Milford also says recent events have hit the scene hard, including a spate of fatal stabbings in the city that created “real fear for people” heading out. Covid lockdowns and the advent of working from home have meant fewer people travel into the city centre during the week – and, in turn, residential areas on the outskirts have seen a boom in night-time venues. Perhaps the Saturday night out isn’t dead, it’s just relocated? The Hare and Hounds, a Victorian pub where UB40 played their first gig in leafy, suburban King’s Heath, for example, has managed to thrive as one of the city’s top party spots.
The cost of living has been another blow to venues and partygoers. “I’m in my early 50s, and I remember a time when it was quite affordable to go out three or four times a week,” Milford says. “Young people now are having to make choices about whether to go out three or four times a month.”
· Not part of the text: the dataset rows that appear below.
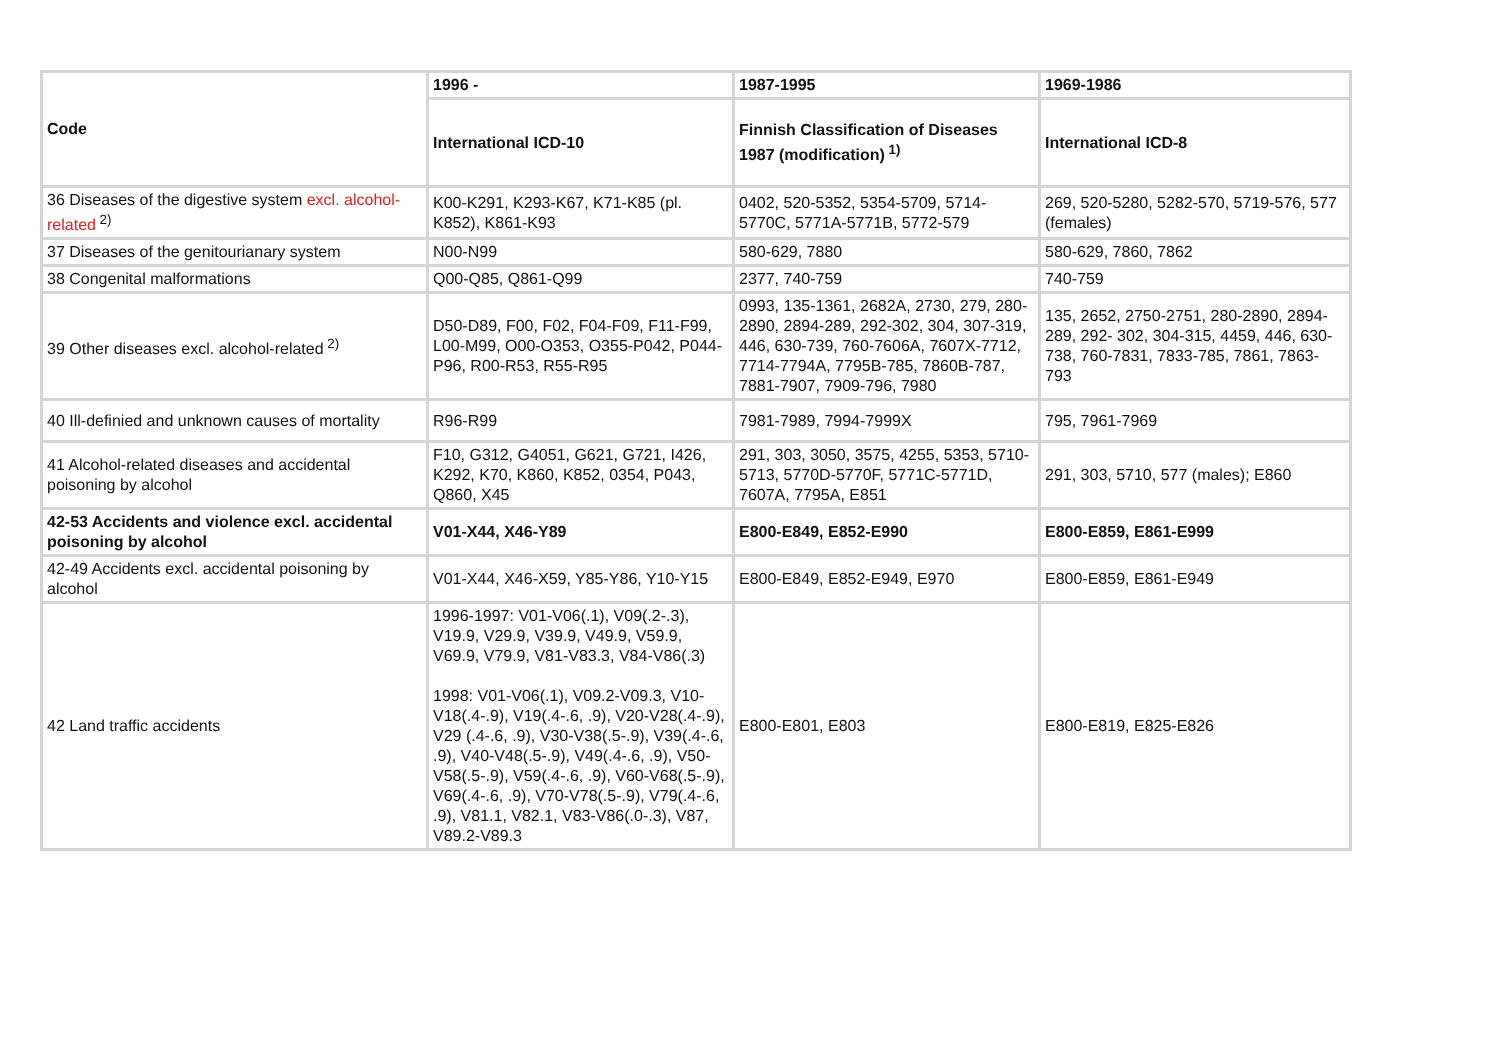| Code | 1996 - | 1987-1995 | 1969-1986 |
| --- | --- | --- | --- |
| | International ICD-10 | Finnish Classification of Diseases 1987 (modification)<sup>1)</sup> | International ICD-8 |
| 36 Diseases of the digestive system excl. alcohol-related<sup>2)</sup> | K00-K291, K293-K67, K71-K85 (pl. K852), K861-K93 | 0402, 520-5352, 5354-5709, 5714-5770C, 5771A-5771B, 5772-579 | 269, 520-5280, 5282-570, 5719-576, 577 (females) |
| 37 Diseases of the genitourianary system | N00-N99 | 580-629, 7880 | 580-629, 7860, 7862 |
| 38 Congenital malformations | Q00-Q85, Q861-Q99 | 2377, 740-759 | 740-759 |
| 39 Other diseases excl. alcohol-related<sup>2)</sup> | D50-D89, F00, F02, F04-F09, F11-F99, L00-M99, O00-O353, O355-P042, P044-P96, R00-R53, R55-R95 | 0993, 135-1361, 2682A, 2730, 279, 280-2890, 2894-289, 292-302, 304, 307-319, 446, 630-739, 760-7606A, 7607X-7712, 7714-7794A, 7795B-785, 7860B-787, 7881-7907, 7909-796, 7980 | 135, 2652, 2750-2751, 280-2890, 2894-289, 292- 302, 304-315, 4459, 446, 630-738, 760-7831, 7833-785, 7861, 7863-793 |
| 40 Ill-definied and unknown causes of mortality | R96-R99 | 7981-7989, 7994-7999X | 795, 7961-7969 |
| 41 Alcohol-related diseases and accidental poisoning by alcohol | F10, G312, G4051, G621, G721, I426, K292, K70, K860, K852, 0354, P043, Q860, X45 | 291, 303, 3050, 3575, 4255, 5353, 5710-5713, 5770D-5770F, 5771C-5771D, 7607A, 7795A, E851 | 291, 303, 5710, 577 (males); E860 |
| 42-53 Accidents and violence excl. accidental poisoning by alcohol | V01-X44, X46-Y89 | E800-E849, E852-E990 | E800-E859, E861-E999 |
| 42-49 Accidents excl. accidental poisoning by alcohol | V01-X44, X46-X59, Y85-Y86, Y10-Y15 | E800-E849, E852-E949, E970 | E800-E859, E861-E949 |
| 42 Land traffic accidents | 1996-1997: V01-V06(.1), V09(.2-.3), V19.9, V29.9, V39.9, V49.9, V59.9, V69.9, V79.9, V81-V83.3, V84-V86(.3) 1998: V01-V06(.1), V09.2-V09.3, V10-V18(.4-.9), V19(.4-.6, .9), V20-V28(.4-.9), V29 (.4-.6, .9), V30-V38(.5-.9), V39(.4-.6, .9), V40-V48(.5-.9), V49(.4-.6, .9), V50-V58(.5-.9), V59(.4-.6, .9), V60-V68(.5-.9), V69(.4-.6, .9), V70-V78(.5-.9), V79(.4-.6, .9), V81.1, V82.1, V83-V86(.0-.3), V87, V89.2-V89.3 | E800-E801, E803 | E800-E819, E825-E826 |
More broadly, the nightlife sector is “under a huge amount of economic pressure”, says Michael Kill, the CEO of the NTIA, which lobbies on behalf of bars, nightclubs and other late-night venues. The organisation has released a string of stark reports in recent years warning of the industry’s dire state. Kill says venues are struggling after seeing “a 30% to 40% increase in operating costs since 2020”, government budgets that have raised national insurance contributions and the minimum wage, plus a looming energy crisis caused by the war in Iran, which could cause even more fiscal pain. Even successful venues, he says, “feel that they’re either just breaking even or losing money”.
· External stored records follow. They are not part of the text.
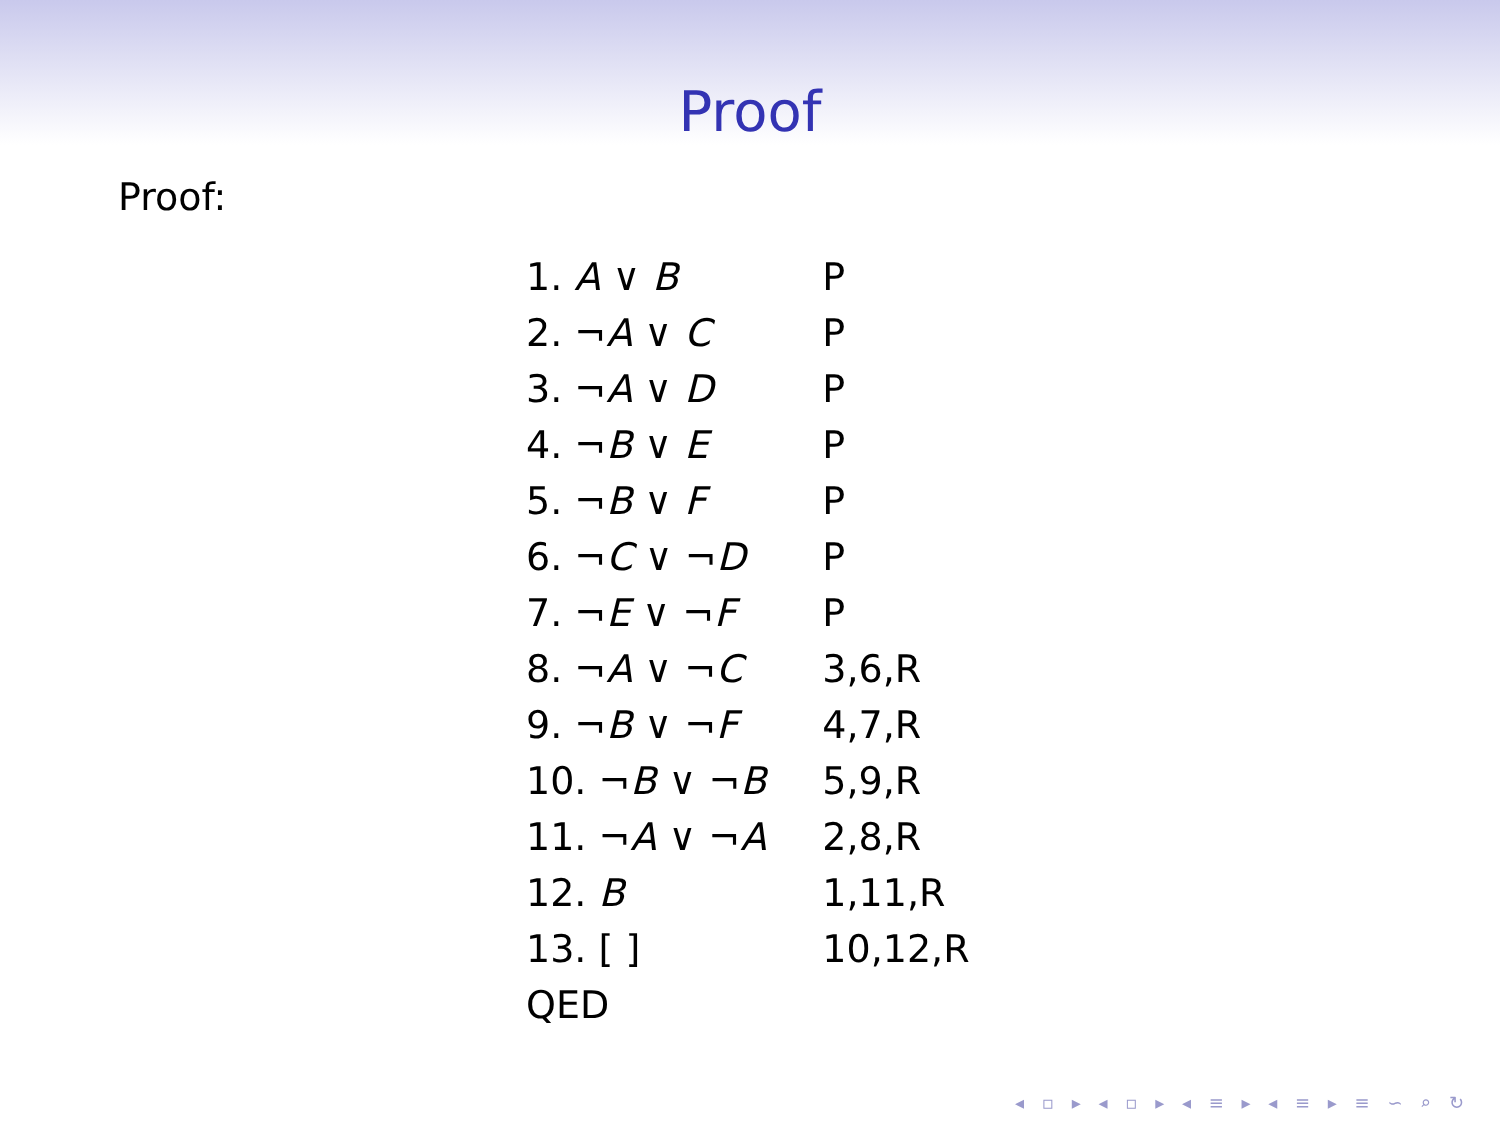Proof
Proof:
| 1. A ∨ B | P |
| 2. ¬ A ∨ C | P |
| 3. ¬ A ∨ D | P |
| 4. ¬ B ∨ E | P |
| 5. ¬ B ∨ F | P |
| 6. ¬ C ∨ ¬ D | P |
| 7. ¬ E ∨ ¬ F | P |
| 8. ¬ A ∨ ¬ C | 3,6,R |
| 9. ¬ B ∨ ¬ F | 4,7,R |
| 10. ¬ B ∨ ¬ B | 5,9,R |
| 11. ¬ A ∨ ¬ A | 2,8,R |
| 12. B | 1,11,R |
| 13. [ ] | 10,12,R |
| QED | |
◂ ▫ ▸ ◂ ▫ ▸ ◂ ≡ ▸ ◂ ≡ ▸ ≡ ∽ ⌕ ↻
There are other factors at play, too. Cities are increasingly being gentrified, with areas that were once cheap (if a bit grungier) being redeveloped, leaving fewer spaces for cash-strapped creatives looking to develop their craft without worrying about eye-watering rents. Many of the areas that once housed nightclubs, music venues and warehouse raves are now littered with fancy high-rise blocks. The venues that do survive can find themselves pitted against their new, noise-averse neighbours.
Night & Day cafe, a famed local music venue in Manchester, was threatened with closure after complaints from neighbours in newly built flats next door about loud music at night. After a three-year row, the venue was told to limit loud noise in the small hours. Kill says there is a “huge void between licensing and planning departments” within local councils, who hand out licences to venues to perform late-night activities on the one hand and give permission for new-build blocks on the other, which “tends to create that clash between development of residential space and cultural spaces”.
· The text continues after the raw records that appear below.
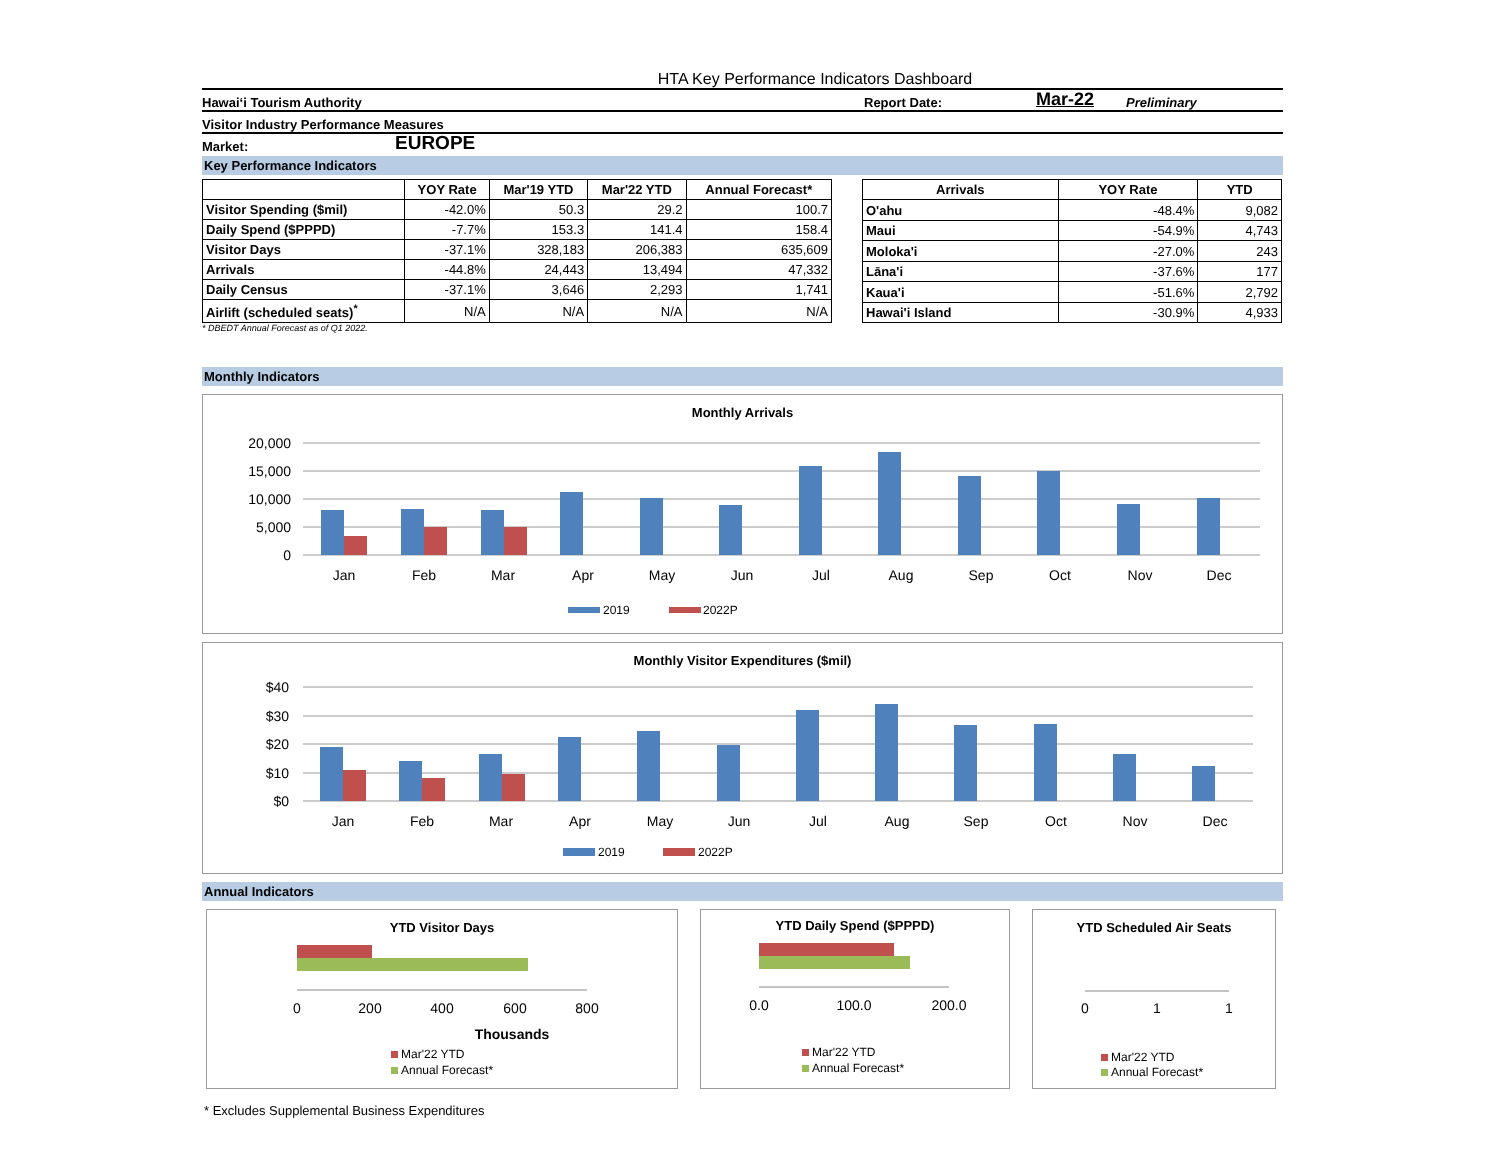HTA Key Performance Indicators Dashboard
Hawai‘i Tourism Authority Report Date: Mar-22 Preliminary
Visitor Industry Performance Measures
Market: EUROPE
Key Performance Indicators
| | YOY Rate | Mar'19 YTD | Mar'22 YTD | Annual Forecast* |
| --- | --- | --- | --- | --- |
| Visitor Spending ($mil) | -42.0% | 50.3 | 29.2 | 100.7 |
| Daily Spend ($PPPD) | -7.7% | 153.3 | 141.4 | 158.4 |
| Visitor Days | -37.1% | 328,183 | 206,383 | 635,609 |
| Arrivals | -44.8% | 24,443 | 13,494 | 47,332 |
| Daily Census | -37.1% | 3,646 | 2,293 | 1,741 |
| Airlift (scheduled seats)<sup>*</sup> | N/A | N/A | N/A | N/A |
| Arrivals | YOY Rate | YTD |
| --- | --- | --- |
| O'ahu | -48.4% | 9,082 |
| Maui | -54.9% | 4,743 |
| Moloka'i | -27.0% | 243 |
| Lāna'i | -37.6% | 177 |
| Kaua'i | -51.6% | 2,792 |
| Hawai'i Island | -30.9% | 4,933 |
* DBEDT Annual Forecast as of Q1 2022.
Monthly Indicators
Monthly Arrivals
20,000
15,000
10,000
5,000
0
Jan
Feb
Mar
Apr
May
Jun
Jul
Aug
Sep
Oct
Nov
Dec
2019
2022P
Monthly Visitor Expenditures ($mil)
$40
$30
$20
$10
$0
Jan
Feb
Mar
Apr
May
Jun
Jul
Aug
Sep
Oct
Nov
Dec
2019
2022P
Annual Indicators
YTD Visitor Days
0
200
400
600
800
Thousands
Mar'22 YTD
Annual Forecast*
YTD Daily Spend ($PPPD)
0.0
100.0
200.0
Mar'22 YTD
Annual Forecast*
YTD Scheduled Air Seats
0
1
1
Mar'22 YTD
Annual Forecast*
* Excludes Supplemental Business Expenditures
Soho in central London has also seen a battle play out between local pubs and clubs – who say their businesses keep the area’s status as a vital cultural hotspot in the capital alive – and residents, who have complained about noise and antisocial behaviour from partygoers. While there are still several court cases looming between venues, Westminster council and local residents, the government appears to be taking notice. This month, it was announced that London mayor Sadiq Khan could be handed powers to overrule councils that block pubs and clubs from opening late.
Kill says councils need to have a “greater understanding of the value of night-time economy and hospitality”, not just locally, but globally. “We’re known for our clubs, our events and our festivals,” he says. “People see us as a destination for creatives to start their careers. We have to recognise how important it is.”
As for me, my evening in Birmingham reminded me of how great a nightclub in full swing can be. I had retreated from club nights in recent years, after often being disappointed by half-full venues and overpriced drinks – and was happy to discover that, if you find the right spot, it doesn’t have to be this way. Cheers to the next Saturday night out.